0

I have a dataset where i need to search for the 2 variables in it. Both vars should be present, otherwise ignore them.

inputfile.txt:

IFRA-SCN-01001B.brz.com Tower Sales
IFRA-SCN-01001B.brz.com Z$
IFRA-SCN-01001B.brz.com Pre-code$
IFRA-SCN-01001B.brz.com Technical Stuff
IFRA-SCN-01001B.brz.com expired$
IFRA-SCN-01001B.brz.com AA$
IFRA-SCN-01002B.brz.com Build Docs
IFRA-SCN-01002B.brz.com Build Docs

BigFile.txt:

\\IFRA-SCN-01001B.brz.com\ABC PTR,John.Mayn@brz.com
\\IFRA-SCN-01001B.brz.com\ABC PTR,John.Mayn@brz.com
\\IFRA-SCN-01001B.brz.com\bitshare\DOC TRIGGER,Peter.Salez@brz.com
\\IFRA-SCN-01001B.brz.com\bitshare,Peter.Salez@brz.com
\\IFRA-SCN-01001B.brz.com\bitshare\PFM FRAUD,Peter.Salez@brz.com
\\IFRA-SCN-01001B.brz.com\Build Docs,Arlan.Boynoz@brz.com
\\IFRA-SCN-01001B.brz.com\Build Docs,Arlan.Boynoz@brz.com
\\IFRA-SCN-01002B.brz.com\Build Docs,Arlan.Boynoz@brz.com
\\IFRA-SCN-01002B.brz.com\Build Docs,Arlan.Boynoz@brz.com

it is working if i use the actual string but not if assigned to a variable.

[root@brzmgmt]$ awk '/Build Docs/{ok=1;s=NR}ok && NR<=s+2 && /IFRA-SCN-01002B.brz.com/{print $0}' BigFile.txt
\\IFRA-SCN-01002B.brz.com\Build Docs,Arlan.Boynoz@brz.com
\\IFRA-SCN-01002B.brz.com\Build Docs,Arlan.Boynoz@brz.com


while read -r zz; do
        var1=`echo $zz | print '{print $1}'`
        var2=`echo $zz | print '{print $2}'`
        awk '/$var2/{ok=1;s=NR}ok && NR<=s+2 && /$va1/{print $0}' BigFile.txt <--NOT_WORKING
        awk -v a=$var1 b=$var2 '/$b//{ok=1;s=NR}ok && NR<=s+2 && /$a/{print $0}' BigFile.txt <--NOT_WORKING
        fi
done < inputfile.txt

any idea what am i missing?

awk '/$var2/{ok=1;s=NR}ok && NR<=s+2 && /$va1/{print $0}' BigFile.txt <--NOT_WORKING
awk -v a=$var1 -v b=$var2 '/$b/{ok=1;s=NR}ok && NR<=s+2 && /$a/{print $0}' BigFile.txt <--NOT_WORKING
gafm
  • 351
  • 1
  • 9
  • `/.../` expects regex.
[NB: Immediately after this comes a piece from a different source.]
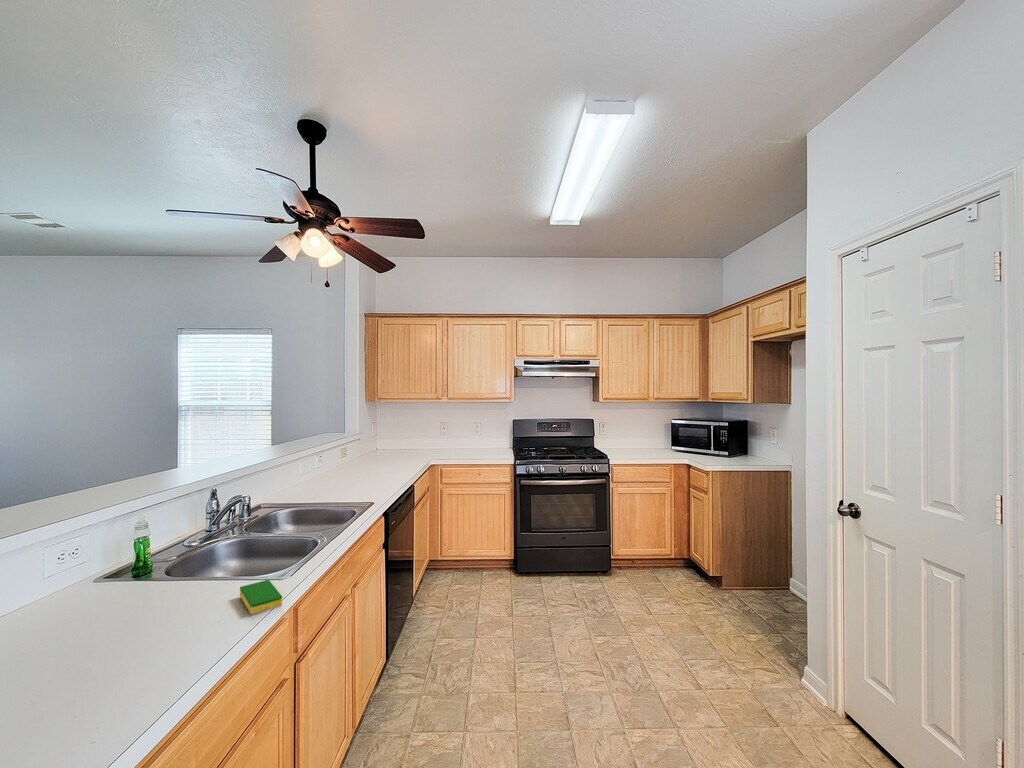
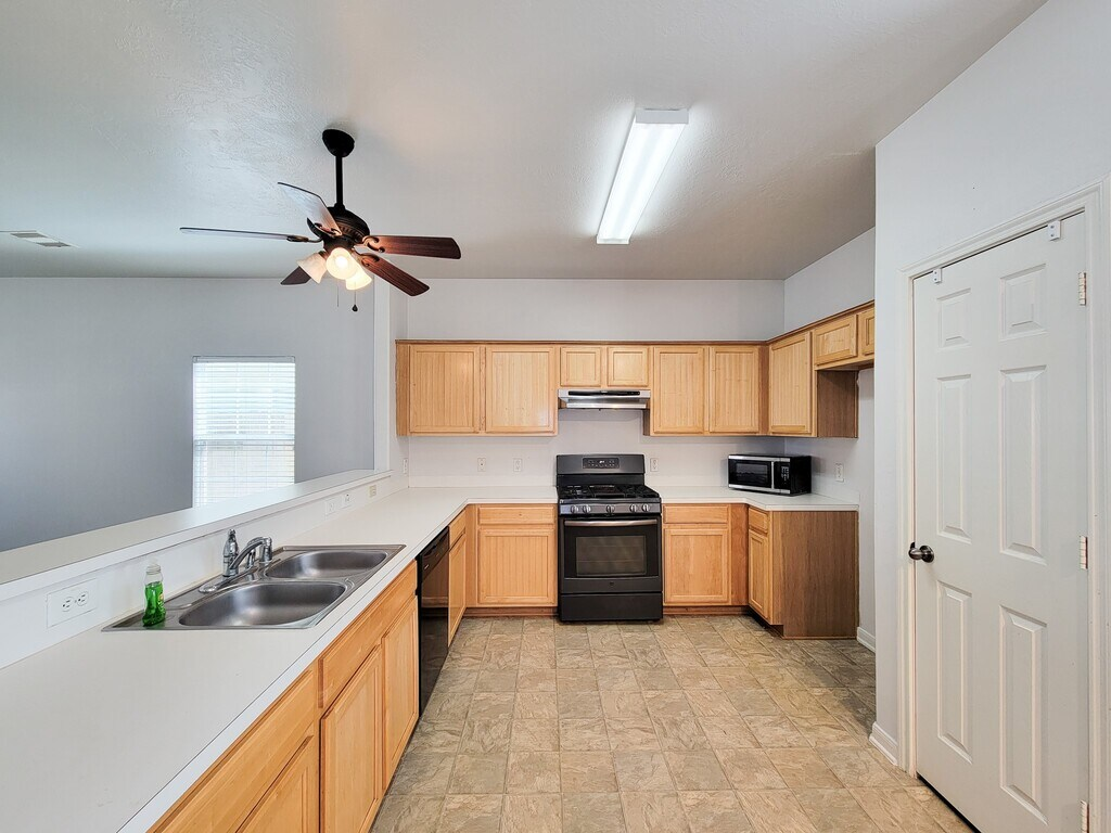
- dish sponge [239,579,283,615]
You can use `match($0,"...")` for fixed string. – jhnc Jul 15 '22 at 22:14
  • Are the values supposed to be on same line? Or anywhere in file? Or something else? Why do you test `NR<=s+2` ? – jhnc Jul 15 '22 at 22:18
  • In `awk '/$var2/....'` you are missing that shell and awk variables are very different and that shell variables do not expand when placed between single-quotes. In `awk -v a=$var1 -v b=$var2 '/$b/...'` it looks like you are missing that `$b` would seek the **field** number represented by `b`. Rather you want `b` instead of `$b`. Also `echo $zz | print '{print $1}'` makes no sense. `echo` is fine, but `print '{print $1}'` is confusing at best. – David C. Rankin Jul 16 '22 at 01:22
  • You shouldn't be using a shell `while read` loop at all, you can/should do what you want in a single call to awk. See [why-is-using-a-shell-loop-to-process-text-considered-bad-practice](https://unix.stackexchange.com/questions/169716/why-is-using-a-shell-loop-to-process-text-considered-bad-practice). After accepting an answer to the question you asked about what's wrong with your syntax, if you ask a new question about how to improve your script then we can help you with that. – Ed Morton Jul 16 '22 at 12:34
  • @EdMorton, apologies for not having a good script. wasn't really my forte, but helping myself day by day to improve. – gafm Jul 18 '22 at 10:15
  • No need to apologize, we're all learning every day, I'm just giving you a heads up about some issues beyond those you specifically asked about so you can follow up on them if you like. – Ed Morton Jul 18 '22 at 10:20

2 Answers2

3

I see a number of problems here. First, where you split the fields from inputfile.txt with

while read -r zz; do
    var1=`echo $zz | print '{print $1}'`
    var2=`echo $zz | print '{print $2}'`

When the line is something like "IFRA-SCN-01002B.brz.com Build Docs", var1 will be set correctly, but var2 will only get "Build", not "Build Docs". I assume you want the latter? If so, I'd let read do the splitting for you:

while read -r var1 var2

...which will automatically include any "extra fields" (e.g. "Docs") in the last variable. If you don't want the full remainder of the line, just add an extra variable to hold anything beyond the second field:

while read -r var1 var2 ignoredstuff

See BashFAQ #1: How can I read a file (data stream, variable) line-by-line (and/or field-by-field)?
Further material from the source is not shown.